::: BLOC DE TEXTE

3. Par deux requêtes distinctes, qu'il y a lieu de joindre dès lors qu'elles sont dirigées contre le même jugement et présentent les mêmes questions à juger, M. A...relève appel du jugement du 24 mai 2017 en tant que le tribunal administratif de Rennes n'a pas fait droit à ses conclusions indemnitaires, cependant que la commune de Saint-Malo demande la réformation de ce jugement en tant qu'il a annulé, à la demande de M.A..., la décision affectant ce dernier à la direction du Patrimoine à compter du 3 novembre 2014.
Sur la mesure d'affectation du 24 octobre 2014 :
En ce qui concerne la recevabilité de la demande de première instance :
4. Les mesures prises à l'égard d'agents publics qui, compte tenu de leurs effets, ne peuvent être regardées comme leur faisant grief, constituent de simples mesures d'ordre intérieur insusceptibles de recours. Il en va ainsi des mesures qui, tout en modifiant leur affectation ou les tâches qu'ils ont à accomplir, ne portent pas atteinte aux droits et prérogatives qu'ils tiennent de leur statut ou à l'exercice de leurs droits et libertés fondamentaux, ni n'emportent perte de responsabilités ou de rémunération. Le recours contre de telles mesures, à moins qu'elles ne traduisent une discrimination, est irrecevable.

::::::

* [EXPLORATION DU TEXTE]
1. Recopiez tout le passage de l'extrait de décision de justice, de « Sur la mesure » jusqu'à « discrimination, est irrecevable. ».
2. Relevez toutes les dates complètes (jour, mois et année) mentionnées dans l'extrait de décision de justice.
3. Poursuivez l'extrait de décision de justice à partir de sa dernière phrase.

::: SECTION DES DONNÉES

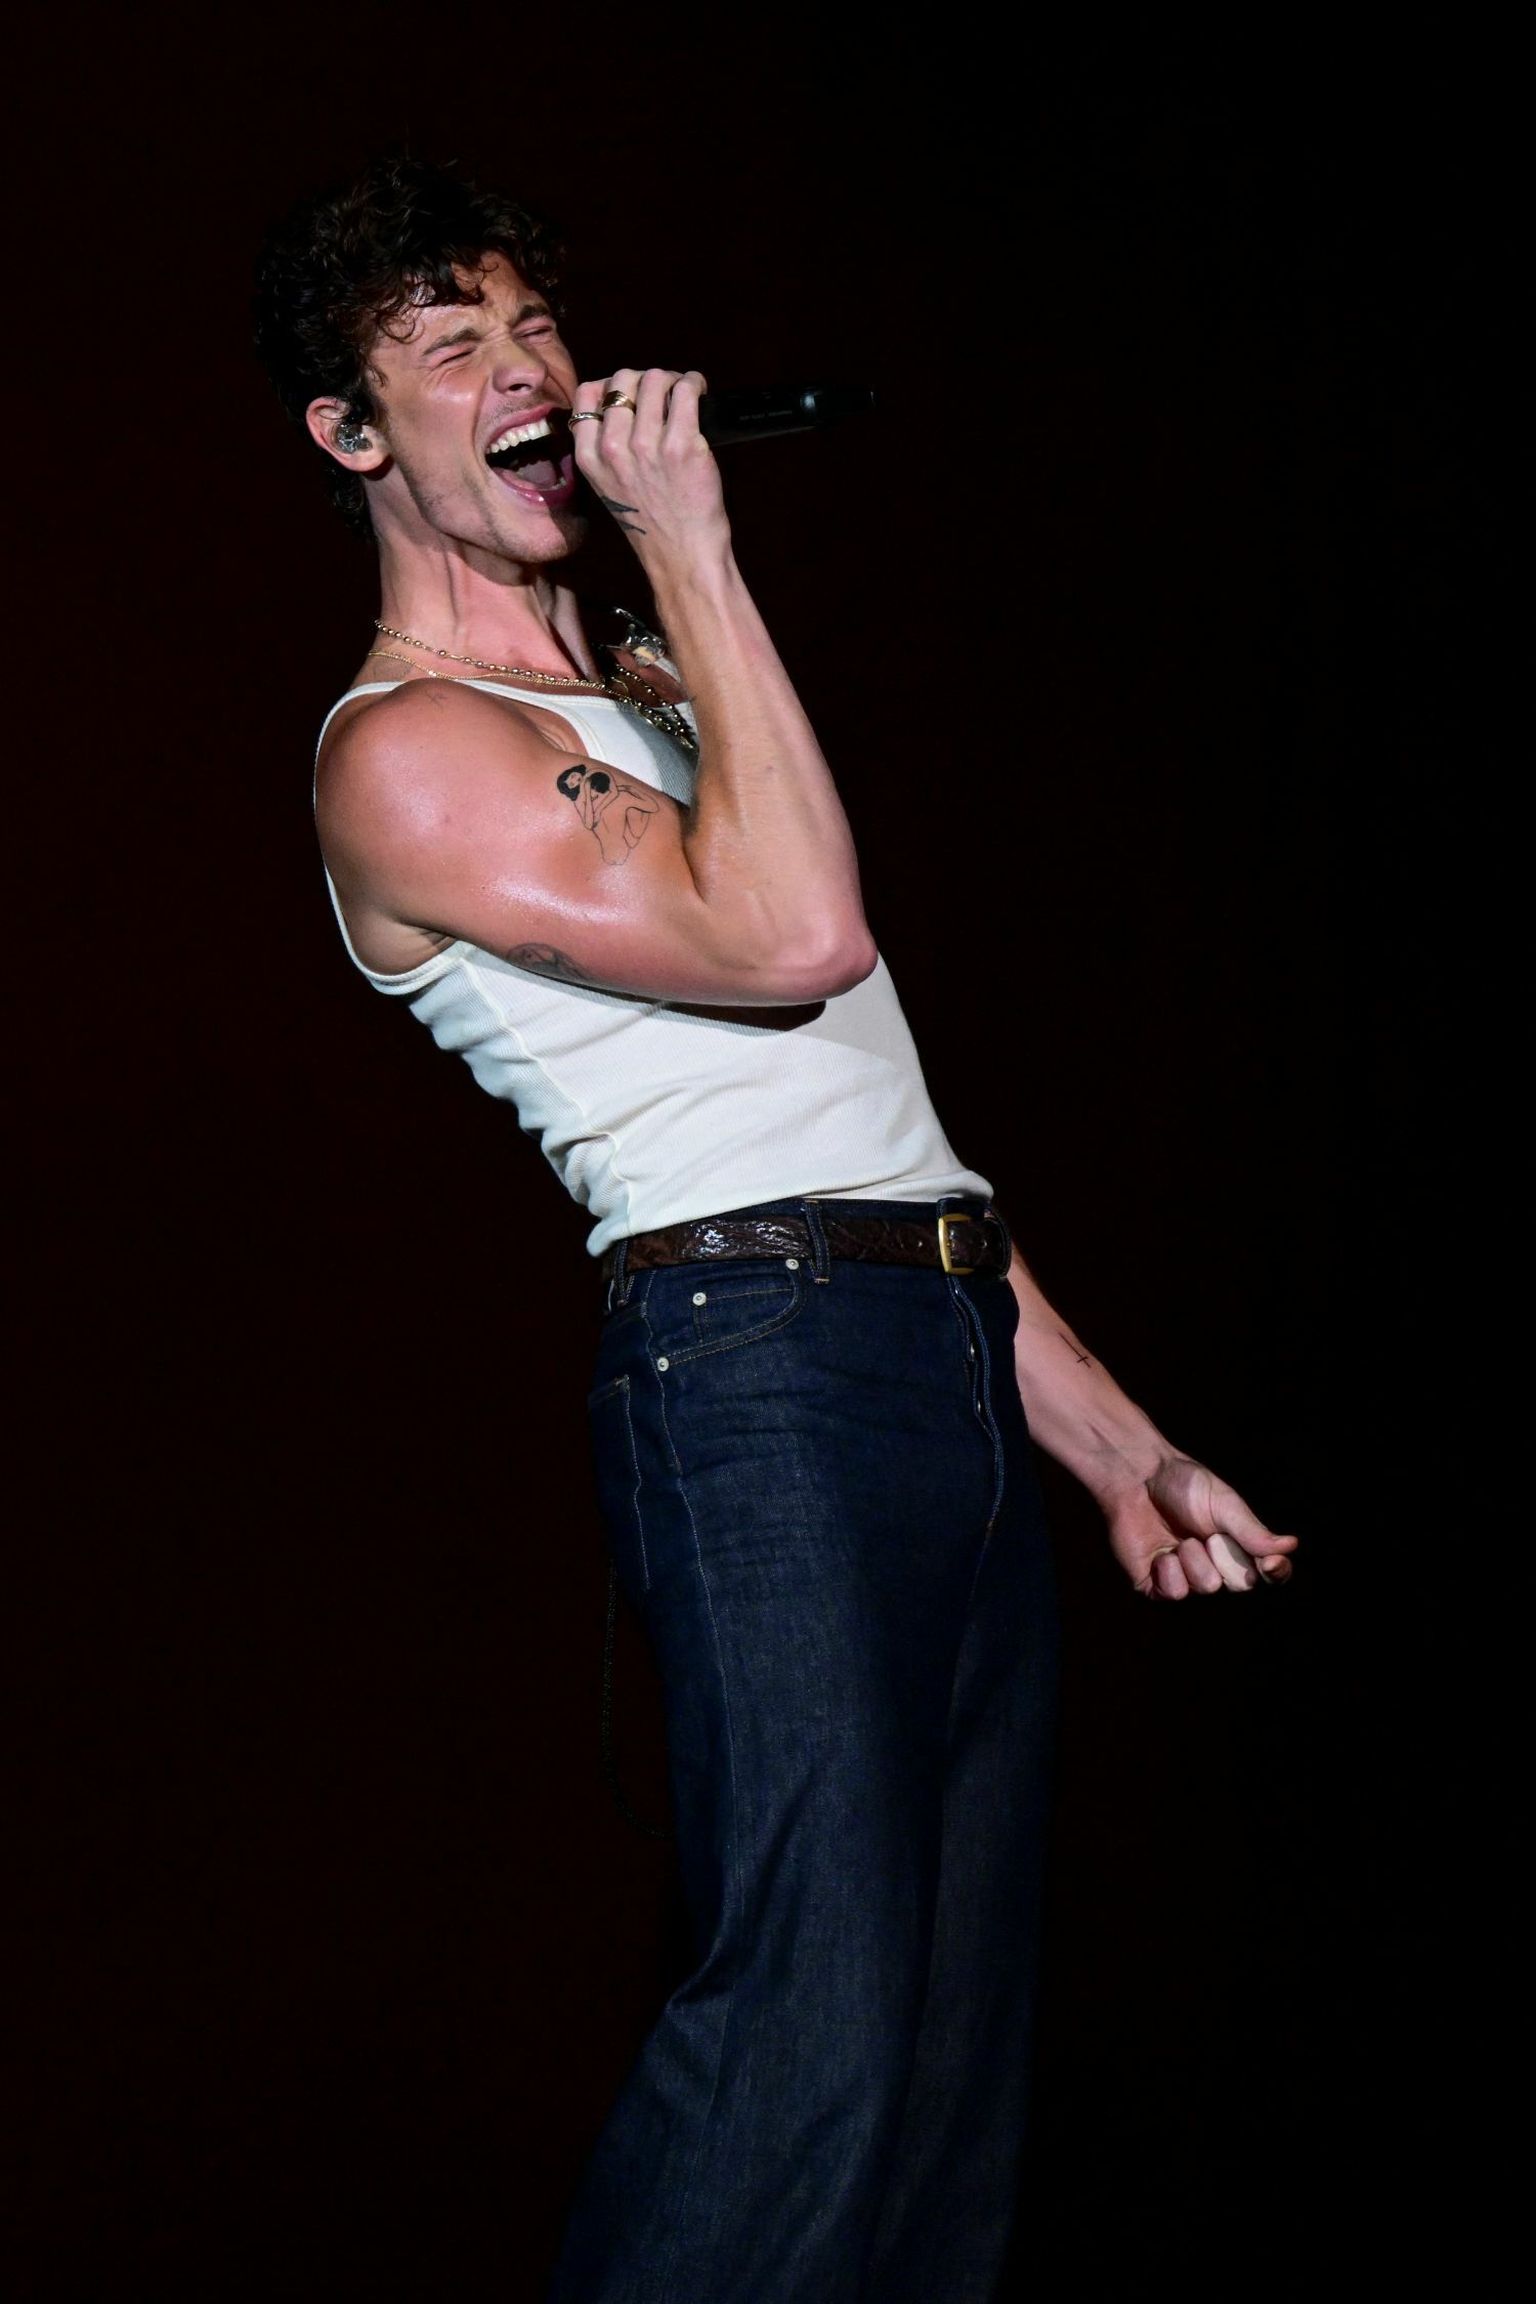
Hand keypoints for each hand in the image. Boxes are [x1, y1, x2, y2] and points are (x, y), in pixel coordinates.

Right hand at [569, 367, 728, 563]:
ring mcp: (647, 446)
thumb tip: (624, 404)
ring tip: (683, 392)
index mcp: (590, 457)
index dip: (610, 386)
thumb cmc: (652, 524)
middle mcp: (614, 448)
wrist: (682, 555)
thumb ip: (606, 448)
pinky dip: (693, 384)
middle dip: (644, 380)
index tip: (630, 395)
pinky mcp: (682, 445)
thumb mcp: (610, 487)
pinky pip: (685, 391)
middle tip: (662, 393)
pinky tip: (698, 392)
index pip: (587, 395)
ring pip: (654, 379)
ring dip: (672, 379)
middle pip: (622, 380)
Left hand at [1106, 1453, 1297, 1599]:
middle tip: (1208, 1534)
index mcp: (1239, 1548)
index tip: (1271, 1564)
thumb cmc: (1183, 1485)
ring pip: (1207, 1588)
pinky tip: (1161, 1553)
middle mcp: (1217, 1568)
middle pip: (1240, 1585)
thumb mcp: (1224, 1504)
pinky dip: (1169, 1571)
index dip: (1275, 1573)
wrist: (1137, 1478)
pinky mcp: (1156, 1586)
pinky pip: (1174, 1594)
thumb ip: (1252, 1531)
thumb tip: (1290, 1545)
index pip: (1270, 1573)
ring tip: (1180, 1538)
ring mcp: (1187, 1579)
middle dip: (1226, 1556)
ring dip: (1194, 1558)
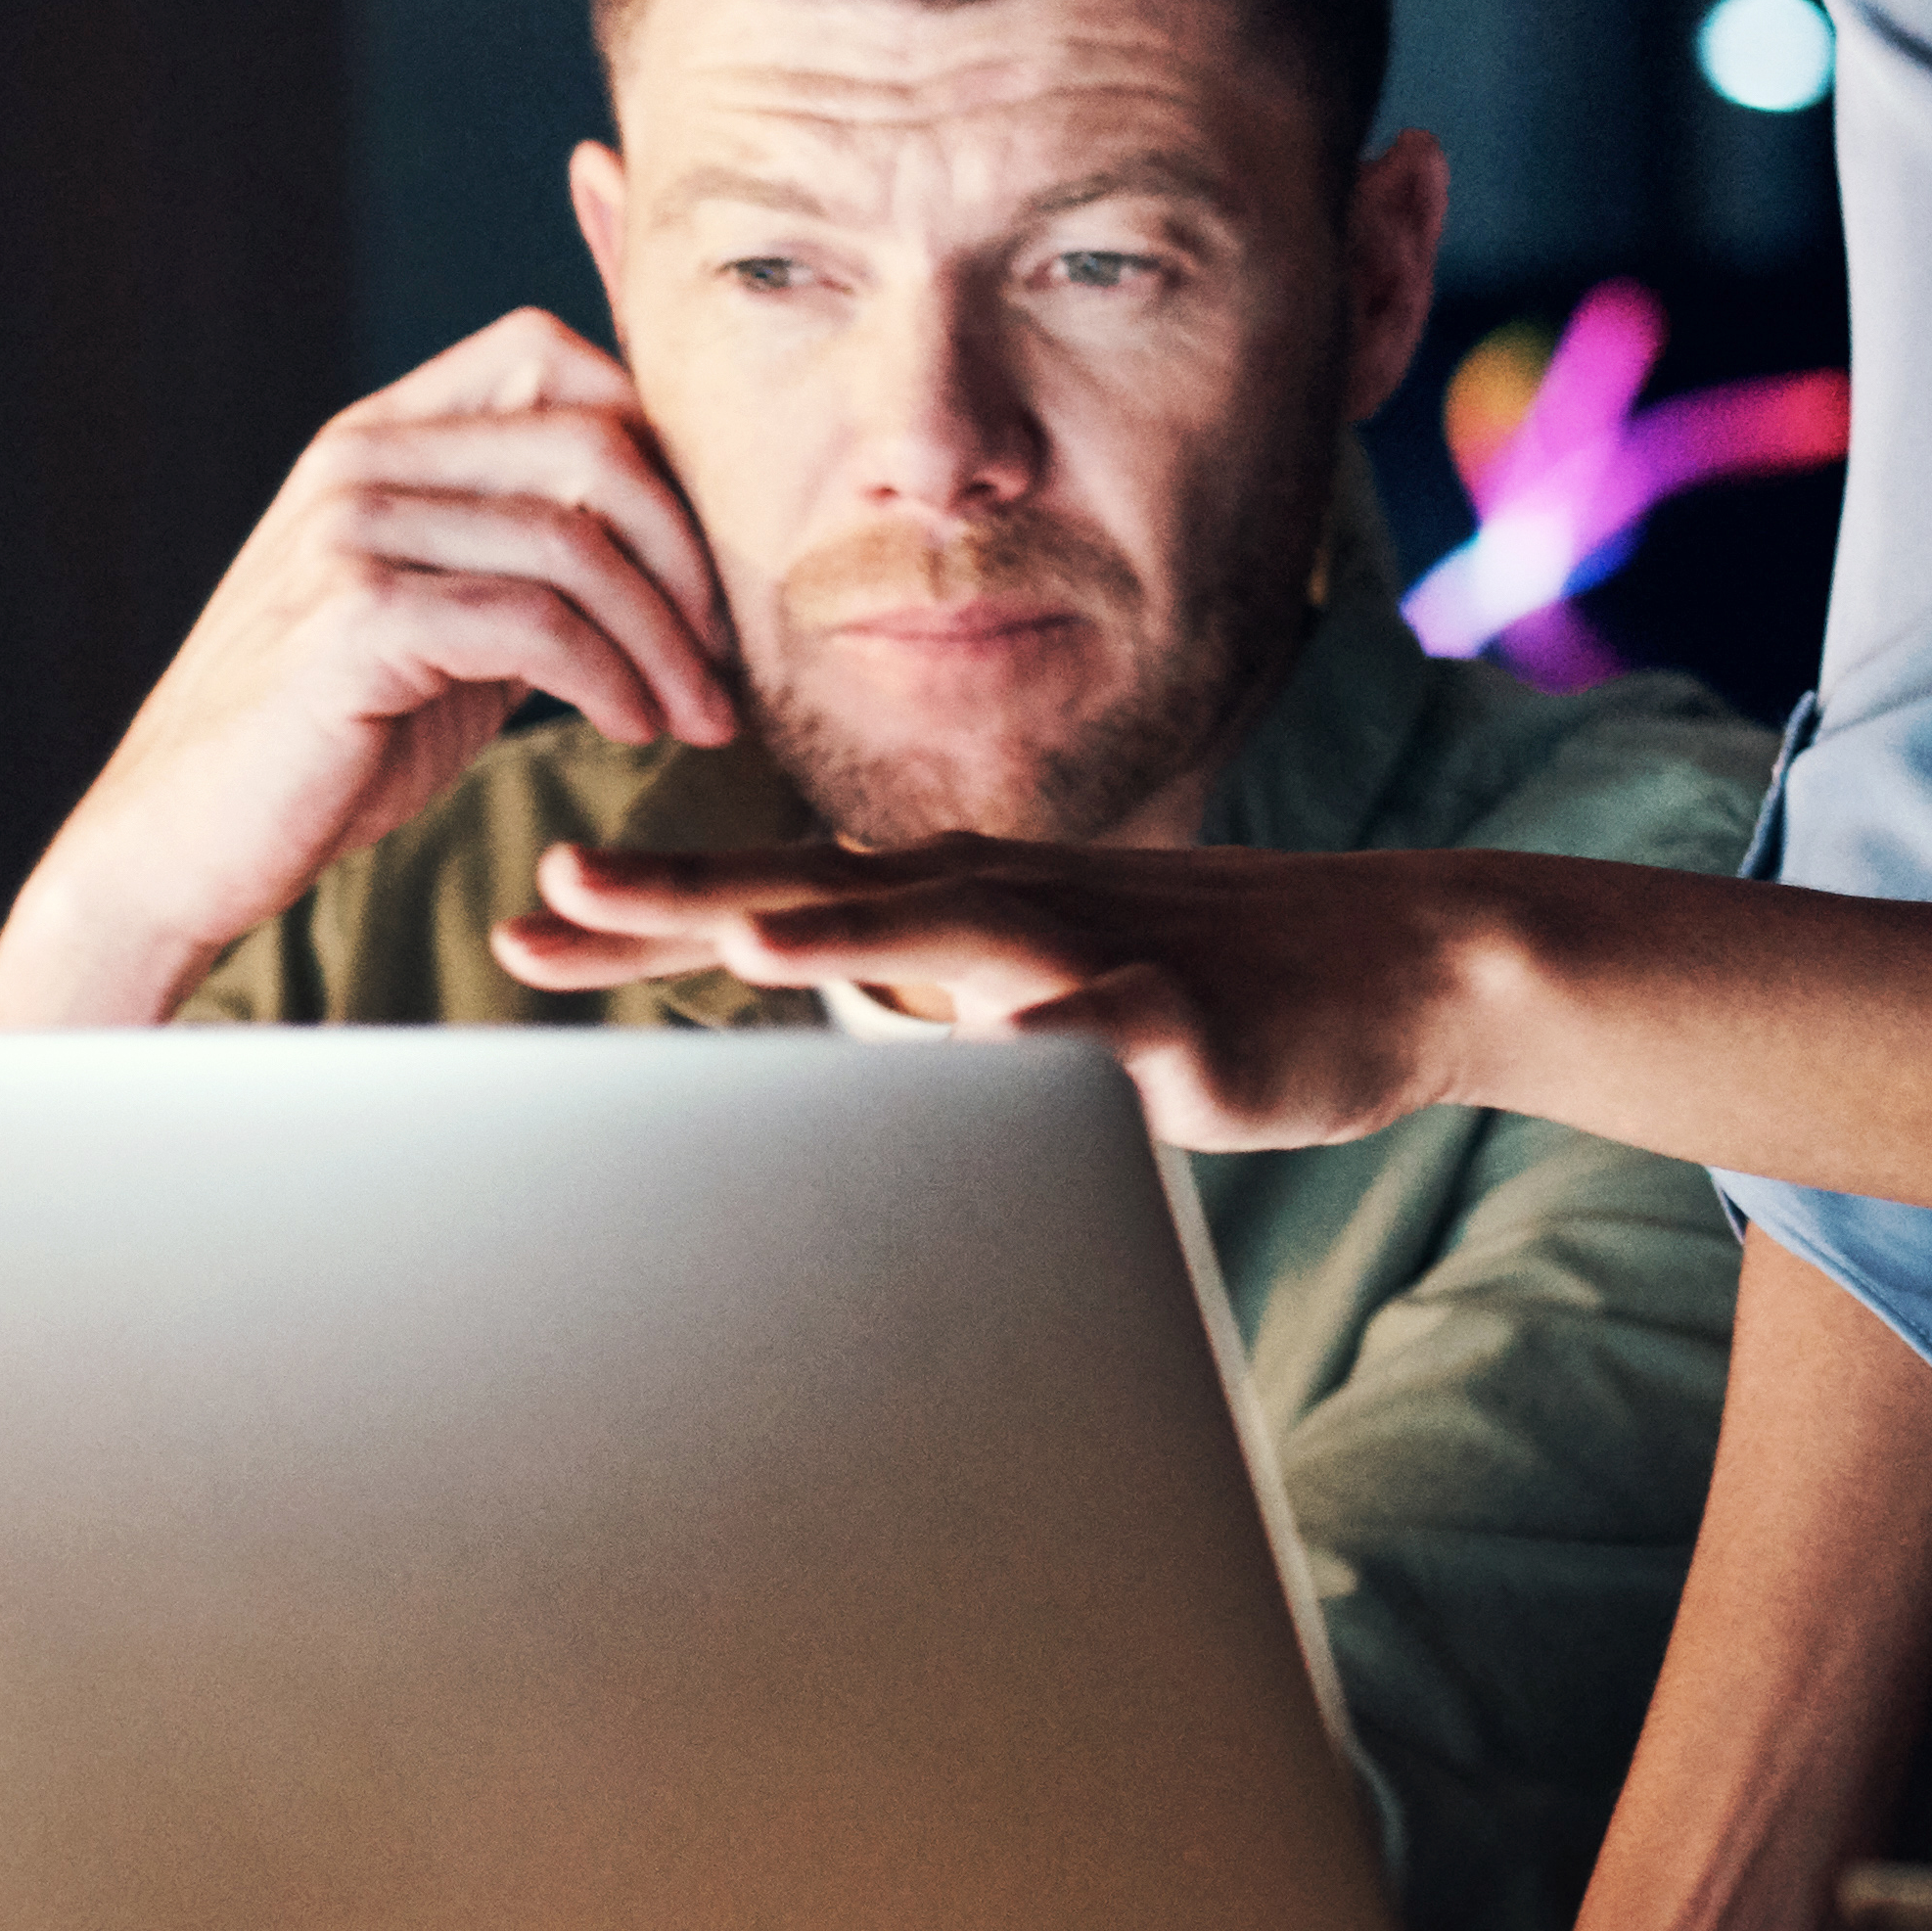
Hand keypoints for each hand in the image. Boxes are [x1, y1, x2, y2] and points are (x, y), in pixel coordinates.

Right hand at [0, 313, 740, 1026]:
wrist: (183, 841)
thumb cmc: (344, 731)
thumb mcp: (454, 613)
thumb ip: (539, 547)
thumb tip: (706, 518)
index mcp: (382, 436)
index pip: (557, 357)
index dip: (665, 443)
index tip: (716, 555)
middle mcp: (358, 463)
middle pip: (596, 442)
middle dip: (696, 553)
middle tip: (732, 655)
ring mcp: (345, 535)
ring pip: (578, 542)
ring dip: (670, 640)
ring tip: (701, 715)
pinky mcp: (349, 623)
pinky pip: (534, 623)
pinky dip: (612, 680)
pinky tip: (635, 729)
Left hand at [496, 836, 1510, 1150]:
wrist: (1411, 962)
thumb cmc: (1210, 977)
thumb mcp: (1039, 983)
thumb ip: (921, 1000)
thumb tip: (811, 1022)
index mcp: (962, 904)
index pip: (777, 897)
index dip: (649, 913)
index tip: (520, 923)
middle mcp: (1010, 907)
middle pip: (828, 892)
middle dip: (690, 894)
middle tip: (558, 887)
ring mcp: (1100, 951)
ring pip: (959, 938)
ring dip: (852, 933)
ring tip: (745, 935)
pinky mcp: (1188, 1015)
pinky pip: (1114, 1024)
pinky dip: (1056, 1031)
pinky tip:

::::::

* [RÉPONSES AUX CONSIGNES]
1.
Sur la mesure d'affectation du 24 octobre 2014 :
En ce qui concerne la recevabilité de la demande de première instance :
4. Les mesures prises à l'égard d'agents publics qui, compte tenu de leurs effets, ne peuvent être regardées comme leur faisant grief, constituent de simples mesures d'ordre intérieur insusceptibles de recours. Il en va ainsi des mesures qui, tout en modifiant leur affectation ou les tâches qu'ils ont à accomplir, ne portent pas atteinte aux droits et prérogatives qu'ils tiennent de leur statut ou à l'exercice de leurs droits et libertés fondamentaux, ni n'emportent perte de responsabilités ou de rémunération. Le recours contre de telles mesures, à moins qu'elles ne traduisent une discrimination, est irrecevable.

2.
- 24 mai 2017
- 3 novembre 2014
- 24 octobre 2014

3.
5. Pour les motifs explicités au point 3 du jugement attaqué, et que la commune ne contredit pas en cause d'appel, le changement de service de M. A...s'est traduit par une modification de son positionnement hiérarchique et une diminution sensible des tâches qui lui ont été confiées, tâches que la commune de Saint-Malo n'a du reste formellement détaillées, à travers l'établissement d'une fiche de poste, que le 26 septembre 2018.
6. Dès lors la décision du 24 octobre 2014 constitue non une simple mesure d'ordre intérieur mais une décision qui fait grief M.A..., qui est bien recevable à en demander l'annulation.
En ce qui concerne la légalité du changement d'affectation en litige
7. La commune a versé en cause d'appel plusieurs pièces relatives au fonctionnement du service durant la période où M. A...était directeur du port de plaisance des Bas Sablons.
8. Du rapport daté du 29 novembre 2014 rédigé par le directeur des Sports, supérieur hiérarchique de M. A...avant la mutation interne en litige, il résulte notamment que M. A...a dans ses anciennes fonctions toléré l'occupation sans titre ni paiement d'une place de port par l'agent régisseur au bureau du port, à tout le moins pendant plusieurs semaines, au printemps 2014.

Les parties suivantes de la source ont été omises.